Now, let's refactor our test, and change the wording to just contain one p element. Perfect. Now, if we go to our app file, we'll see that we only have one p tag inside of our app component. When we shallow render this with Enzyme, we want to make sure that we just see this one p element.
Then this find method will find every node in the render tree, or a wrapper that matches the provided selector that we're passing it here. We can run our NPM test script, and make sure that this test pass. We can see that it does contain just one p element.
Now, on our find method, let's change the .length to exists, and our toBe to be true. Our p tag has a classname called appIntro. Let's use that, to be more specific than just the generic p element. We've got our JS test script running in watch mode, so we are still passing on this test.
We could easily break this by changing our classname, resaving it. You can see that we fail. The exists method is handy for testing for one specific node. Now, let's say that our app had a ul with a bunch of lis.

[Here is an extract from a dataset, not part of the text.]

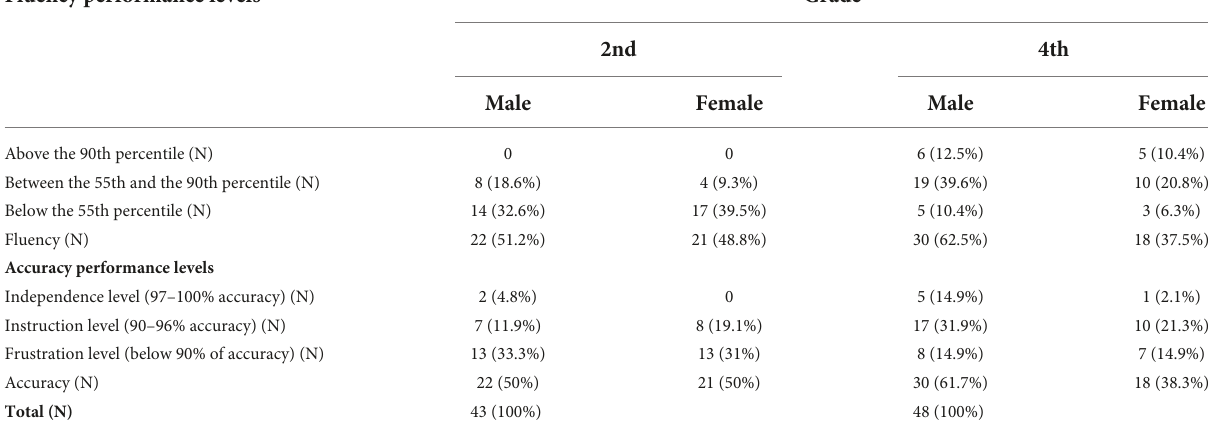
TABLE 4 Fluency and accuracy performance levels per grade and gender, before the intervention. Fluency performance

Let's change exists to children.length, and we want that to equal three. Then inside of our app JS, let's paste in a ul with three lis. With our terminal still in watch mode, we can see that our test is still passing.
The children method is handy when scoping tests to a specific parent-child hierarchy. For example, if we added another outlying li, and saved this off, we can see that our tests still pass, because it's only looking for the children of the ul.
If our ul had a class called Tyler, we could use the hasClass method to search for specific classes. The hasClass method simply returns true or false if the class exists. Then finally, let's check that our h1 has the correct text, which is, "Welcome to React." It does, perfect.